Je m'excuse de vous déranger. Actuellement, je suis face à un jeune qui me questionne beaucoup.

L’histoire a commencé il y a quatre ans, lorsque le juge m'a confié le mandat d'assistance éducative (suivi du jeune jusqu'à sa majorité). a l'époque, il avait 15 ans et venait de finir son école obligatoire.

Comme il ne se présentait pas au rendez-vous, je me suis présenté à son domicile. les parents travaillaient et n'étaient pas là lorsque j’ y allais. Durant six mois, je me suis présenté bimensuellement au domicile. la porte restait close bien que le jeune soit présent (je l'entendais).

Il n'est intéressé par aucune formation, il n'a aucun désir particulier au niveau professionnel, il a juste peur de s'imaginer à un poste et d'y passer toute sa vie. il veut du changement.

Ces derniers temps, il a travaillé durant deux mois avec des employé communaux. Cela lui a plu, mais il était soulagé d'arriver au bout des deux mois : il commençait à ressentir de la lassitude. Je l'avais accompagné et travaillé avec lui pendant les trois premiers jours, pour l'introduire dans la petite équipe.

Il dit ne pas comprendre les gens qui s'agitent pour aller bosser. lui, il ne veut rien faire. il ne semble pas s'émouvoir quand les autorités le menacent de diminuer ou de supprimer l'aide sociale.

Il dit lui-même ne pas être très satisfait de sa vie qui se limite à la TV et, en fin de journée, à rencontrer ses potes.

Il reste passif, même pour son projet d'obtenir son permis de conduire. il a envie de l'obtenir, mais il ne fait rien depuis une année qu'il parle de ce sujet pour économiser de l'argent ou trouver une activité et financer cela. 

J'ai très souvent pensé à un traumatisme. Je ne parviens pas à entrer dans son monde pour tenter d'y comprendre quelque chose. Lui se sent autrement que les autres, il a même utilisé le terme d'extra-terrestre.

Meilleures salutations à vous. 

Je lui réponds 

Cher ami,

 

Pourquoi certains jeunes en sérieux décrochage sont-ils passifs et plus encore subtilement résistants, via leur inertie persistante, par rapport à « l’offre sociale » ? Sont-ce des séquelles de traumatismes précoces, comme vous en faites l’hypothèse ? Oui peut-être, mais c’est loin d’être certain ! Je pense que si traumatisme il y a eu, il s’en exprime quelques signes indirects au fil du temps , de la famille de l’angoisse! Je ne suis donc pas convaincu.

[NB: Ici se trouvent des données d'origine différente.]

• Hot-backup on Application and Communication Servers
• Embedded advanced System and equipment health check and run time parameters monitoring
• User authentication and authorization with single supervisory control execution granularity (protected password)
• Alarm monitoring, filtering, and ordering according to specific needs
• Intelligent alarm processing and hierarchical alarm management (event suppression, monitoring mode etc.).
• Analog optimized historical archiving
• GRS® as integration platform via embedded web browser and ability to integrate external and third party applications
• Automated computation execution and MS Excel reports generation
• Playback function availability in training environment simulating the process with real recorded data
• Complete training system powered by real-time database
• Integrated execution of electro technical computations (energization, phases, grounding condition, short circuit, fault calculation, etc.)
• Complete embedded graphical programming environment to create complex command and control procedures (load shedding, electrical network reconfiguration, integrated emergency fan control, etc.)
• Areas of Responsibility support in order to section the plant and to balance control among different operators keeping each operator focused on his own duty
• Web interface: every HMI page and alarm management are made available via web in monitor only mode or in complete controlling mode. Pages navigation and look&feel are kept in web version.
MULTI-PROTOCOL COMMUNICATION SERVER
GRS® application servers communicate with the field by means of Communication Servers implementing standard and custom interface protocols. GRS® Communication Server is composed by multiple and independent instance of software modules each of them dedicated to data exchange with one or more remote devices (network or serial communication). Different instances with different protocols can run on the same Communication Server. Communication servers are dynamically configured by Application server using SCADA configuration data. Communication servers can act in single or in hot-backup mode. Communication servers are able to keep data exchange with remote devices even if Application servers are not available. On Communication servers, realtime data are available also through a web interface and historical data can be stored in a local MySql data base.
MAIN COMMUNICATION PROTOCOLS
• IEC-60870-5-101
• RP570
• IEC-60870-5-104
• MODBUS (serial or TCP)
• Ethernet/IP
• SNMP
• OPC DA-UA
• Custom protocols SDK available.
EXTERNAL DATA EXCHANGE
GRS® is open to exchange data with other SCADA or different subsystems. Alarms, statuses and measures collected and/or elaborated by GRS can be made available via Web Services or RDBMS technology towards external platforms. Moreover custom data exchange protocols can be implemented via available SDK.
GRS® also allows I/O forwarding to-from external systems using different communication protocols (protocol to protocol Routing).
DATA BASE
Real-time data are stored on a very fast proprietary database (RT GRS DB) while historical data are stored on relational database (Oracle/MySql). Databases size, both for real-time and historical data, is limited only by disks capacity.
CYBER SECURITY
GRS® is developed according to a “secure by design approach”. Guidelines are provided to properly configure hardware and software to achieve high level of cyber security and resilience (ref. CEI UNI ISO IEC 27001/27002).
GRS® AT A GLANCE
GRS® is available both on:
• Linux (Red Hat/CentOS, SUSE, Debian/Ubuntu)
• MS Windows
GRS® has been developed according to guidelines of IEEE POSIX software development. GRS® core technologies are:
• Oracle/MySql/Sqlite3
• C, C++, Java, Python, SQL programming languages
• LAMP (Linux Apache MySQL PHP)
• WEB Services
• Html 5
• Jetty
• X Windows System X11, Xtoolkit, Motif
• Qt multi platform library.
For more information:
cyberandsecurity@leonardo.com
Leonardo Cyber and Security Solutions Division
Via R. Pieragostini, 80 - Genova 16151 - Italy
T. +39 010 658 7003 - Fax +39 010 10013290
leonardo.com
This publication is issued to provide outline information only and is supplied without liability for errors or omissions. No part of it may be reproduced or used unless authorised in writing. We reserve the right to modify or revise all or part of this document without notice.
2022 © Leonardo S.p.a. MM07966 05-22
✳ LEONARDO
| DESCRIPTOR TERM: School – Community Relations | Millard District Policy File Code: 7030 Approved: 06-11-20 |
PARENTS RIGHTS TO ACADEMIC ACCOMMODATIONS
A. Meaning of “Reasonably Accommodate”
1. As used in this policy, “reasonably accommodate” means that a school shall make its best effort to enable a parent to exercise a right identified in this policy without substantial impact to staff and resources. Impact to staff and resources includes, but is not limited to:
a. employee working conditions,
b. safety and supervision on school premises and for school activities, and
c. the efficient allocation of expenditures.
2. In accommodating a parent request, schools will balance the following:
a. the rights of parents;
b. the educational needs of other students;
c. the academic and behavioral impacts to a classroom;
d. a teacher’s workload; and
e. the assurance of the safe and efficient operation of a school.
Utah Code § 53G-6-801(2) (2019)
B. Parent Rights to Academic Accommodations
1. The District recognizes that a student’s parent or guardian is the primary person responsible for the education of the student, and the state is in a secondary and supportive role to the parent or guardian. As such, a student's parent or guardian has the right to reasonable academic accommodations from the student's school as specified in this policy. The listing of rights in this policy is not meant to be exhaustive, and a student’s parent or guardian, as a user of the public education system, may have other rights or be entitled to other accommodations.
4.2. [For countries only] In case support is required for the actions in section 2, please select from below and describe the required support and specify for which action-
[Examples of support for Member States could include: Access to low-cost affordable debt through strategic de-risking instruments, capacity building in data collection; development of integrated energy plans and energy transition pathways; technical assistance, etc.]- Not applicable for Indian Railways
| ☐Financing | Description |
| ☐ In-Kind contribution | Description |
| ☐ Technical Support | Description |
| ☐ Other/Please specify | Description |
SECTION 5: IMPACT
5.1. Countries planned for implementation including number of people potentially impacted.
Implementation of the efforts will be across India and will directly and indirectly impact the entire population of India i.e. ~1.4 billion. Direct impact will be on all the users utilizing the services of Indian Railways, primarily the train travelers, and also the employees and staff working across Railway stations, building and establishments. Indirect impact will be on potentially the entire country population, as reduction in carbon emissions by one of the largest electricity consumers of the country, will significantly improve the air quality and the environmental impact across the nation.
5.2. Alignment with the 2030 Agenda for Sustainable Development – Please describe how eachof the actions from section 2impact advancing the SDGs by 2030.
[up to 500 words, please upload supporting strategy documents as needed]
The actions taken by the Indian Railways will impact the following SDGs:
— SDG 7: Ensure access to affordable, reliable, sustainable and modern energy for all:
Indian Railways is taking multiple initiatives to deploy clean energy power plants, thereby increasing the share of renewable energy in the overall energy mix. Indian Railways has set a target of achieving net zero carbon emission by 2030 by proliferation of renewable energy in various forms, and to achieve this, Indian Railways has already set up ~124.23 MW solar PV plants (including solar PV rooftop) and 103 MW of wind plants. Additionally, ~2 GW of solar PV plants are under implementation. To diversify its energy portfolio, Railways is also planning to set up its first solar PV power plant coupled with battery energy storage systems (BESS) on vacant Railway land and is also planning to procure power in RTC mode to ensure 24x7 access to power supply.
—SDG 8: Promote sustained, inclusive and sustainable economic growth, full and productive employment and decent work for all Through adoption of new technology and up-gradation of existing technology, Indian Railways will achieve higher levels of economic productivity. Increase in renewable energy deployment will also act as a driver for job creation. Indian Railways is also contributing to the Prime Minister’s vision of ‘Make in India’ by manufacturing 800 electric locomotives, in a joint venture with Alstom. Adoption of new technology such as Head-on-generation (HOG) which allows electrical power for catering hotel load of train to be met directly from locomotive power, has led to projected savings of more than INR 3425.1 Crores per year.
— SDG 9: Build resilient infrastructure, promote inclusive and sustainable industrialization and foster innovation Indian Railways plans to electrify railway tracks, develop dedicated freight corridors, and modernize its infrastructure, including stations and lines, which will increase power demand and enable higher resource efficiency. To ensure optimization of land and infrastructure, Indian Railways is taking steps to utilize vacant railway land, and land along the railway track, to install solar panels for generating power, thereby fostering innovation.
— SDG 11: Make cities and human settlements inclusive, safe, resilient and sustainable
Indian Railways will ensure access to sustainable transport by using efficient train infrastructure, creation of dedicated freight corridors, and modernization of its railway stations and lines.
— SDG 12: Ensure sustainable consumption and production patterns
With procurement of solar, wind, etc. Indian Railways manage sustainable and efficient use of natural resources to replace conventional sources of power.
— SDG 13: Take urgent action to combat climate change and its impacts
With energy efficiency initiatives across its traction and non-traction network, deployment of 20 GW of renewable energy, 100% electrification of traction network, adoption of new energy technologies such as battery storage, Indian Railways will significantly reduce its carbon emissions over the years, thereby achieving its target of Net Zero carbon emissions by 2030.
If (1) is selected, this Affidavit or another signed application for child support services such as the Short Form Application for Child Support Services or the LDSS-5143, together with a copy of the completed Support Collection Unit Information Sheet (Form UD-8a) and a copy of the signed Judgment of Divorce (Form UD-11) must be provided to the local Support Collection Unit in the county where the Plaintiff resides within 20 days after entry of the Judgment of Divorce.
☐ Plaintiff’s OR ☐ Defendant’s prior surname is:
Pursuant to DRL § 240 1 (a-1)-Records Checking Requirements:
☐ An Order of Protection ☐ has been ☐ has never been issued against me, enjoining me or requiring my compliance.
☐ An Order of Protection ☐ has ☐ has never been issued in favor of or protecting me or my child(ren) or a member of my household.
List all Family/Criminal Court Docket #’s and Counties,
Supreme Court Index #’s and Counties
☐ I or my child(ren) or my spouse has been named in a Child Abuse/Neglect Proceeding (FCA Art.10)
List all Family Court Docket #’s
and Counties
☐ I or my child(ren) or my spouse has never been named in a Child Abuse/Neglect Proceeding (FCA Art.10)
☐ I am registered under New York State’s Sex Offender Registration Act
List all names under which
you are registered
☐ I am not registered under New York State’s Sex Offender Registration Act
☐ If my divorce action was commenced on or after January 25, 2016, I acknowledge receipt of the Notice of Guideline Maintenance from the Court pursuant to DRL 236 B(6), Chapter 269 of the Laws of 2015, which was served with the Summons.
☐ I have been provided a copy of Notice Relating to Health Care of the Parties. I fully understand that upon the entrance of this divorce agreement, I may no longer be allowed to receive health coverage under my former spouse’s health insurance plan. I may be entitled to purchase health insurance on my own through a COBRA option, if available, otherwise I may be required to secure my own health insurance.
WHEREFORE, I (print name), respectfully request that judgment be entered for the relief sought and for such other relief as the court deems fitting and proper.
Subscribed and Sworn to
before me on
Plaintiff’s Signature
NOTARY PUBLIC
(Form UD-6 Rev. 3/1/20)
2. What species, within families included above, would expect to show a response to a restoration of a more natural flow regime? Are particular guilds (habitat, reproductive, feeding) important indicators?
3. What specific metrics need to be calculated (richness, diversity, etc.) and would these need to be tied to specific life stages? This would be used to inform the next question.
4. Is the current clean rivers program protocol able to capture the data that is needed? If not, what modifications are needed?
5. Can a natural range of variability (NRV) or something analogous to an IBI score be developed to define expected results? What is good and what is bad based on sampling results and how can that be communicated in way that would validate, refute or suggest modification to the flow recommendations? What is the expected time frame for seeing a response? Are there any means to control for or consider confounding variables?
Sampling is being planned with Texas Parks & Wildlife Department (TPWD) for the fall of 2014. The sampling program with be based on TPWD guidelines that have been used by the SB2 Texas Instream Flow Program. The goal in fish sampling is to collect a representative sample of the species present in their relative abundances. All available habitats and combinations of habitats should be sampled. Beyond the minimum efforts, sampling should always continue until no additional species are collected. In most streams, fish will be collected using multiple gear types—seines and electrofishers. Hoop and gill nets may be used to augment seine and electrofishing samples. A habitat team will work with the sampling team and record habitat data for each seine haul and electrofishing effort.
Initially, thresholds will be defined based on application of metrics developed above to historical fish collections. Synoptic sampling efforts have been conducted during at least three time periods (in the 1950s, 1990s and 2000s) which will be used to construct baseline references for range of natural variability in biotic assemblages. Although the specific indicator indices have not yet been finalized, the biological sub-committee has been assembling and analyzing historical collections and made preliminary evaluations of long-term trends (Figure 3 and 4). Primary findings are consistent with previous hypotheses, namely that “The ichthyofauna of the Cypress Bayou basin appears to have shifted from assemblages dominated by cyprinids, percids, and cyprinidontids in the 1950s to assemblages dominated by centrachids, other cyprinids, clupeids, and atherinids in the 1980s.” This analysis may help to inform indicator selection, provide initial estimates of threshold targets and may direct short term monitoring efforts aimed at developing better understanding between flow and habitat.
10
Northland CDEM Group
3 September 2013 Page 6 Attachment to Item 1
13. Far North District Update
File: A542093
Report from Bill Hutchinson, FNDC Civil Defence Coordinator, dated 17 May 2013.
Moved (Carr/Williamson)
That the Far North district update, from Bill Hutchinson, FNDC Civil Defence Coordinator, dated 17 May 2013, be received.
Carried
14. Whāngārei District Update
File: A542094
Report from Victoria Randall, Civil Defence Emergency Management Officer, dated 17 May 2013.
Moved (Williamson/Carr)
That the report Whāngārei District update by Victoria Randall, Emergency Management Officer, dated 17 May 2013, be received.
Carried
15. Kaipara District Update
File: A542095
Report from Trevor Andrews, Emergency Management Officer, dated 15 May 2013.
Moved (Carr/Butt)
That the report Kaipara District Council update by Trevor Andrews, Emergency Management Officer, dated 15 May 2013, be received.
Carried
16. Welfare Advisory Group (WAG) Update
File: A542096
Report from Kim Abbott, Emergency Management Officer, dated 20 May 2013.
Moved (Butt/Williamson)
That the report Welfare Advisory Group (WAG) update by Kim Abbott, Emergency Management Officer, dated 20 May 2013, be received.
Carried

Longue déception face aux autres et à la société peut-être, sentiment d’inadéquation … et vers les 13-14-15 ans décision prise de sortir radicalement du système ( mais ici, d’une certaine manière, avec l’accord des parents, qui  nourrissent et entretiennent et ne le mettent pas à la rue !! ) Et ceci, dans la vignette que vous décrivez si j’ai bien compris, sans tendance anti-sociale avérée ? Vous auriez signalé l’inverse !! 

Quelle leçon alors, ce jeune ne nous donne-t-il pas sur ce qu’est l’altérité ! Altérité d’un jeune de condition modeste, certes, mais altérité quand-même !

Le mandat que la société vous confie alors – parce qu’elle n’aime pas ça ! – fait bien piètre figure de « tentative de récupération sociale » destinée à être ignorée  par le jeune ( ignorée, c’est encore pire qu’avortée )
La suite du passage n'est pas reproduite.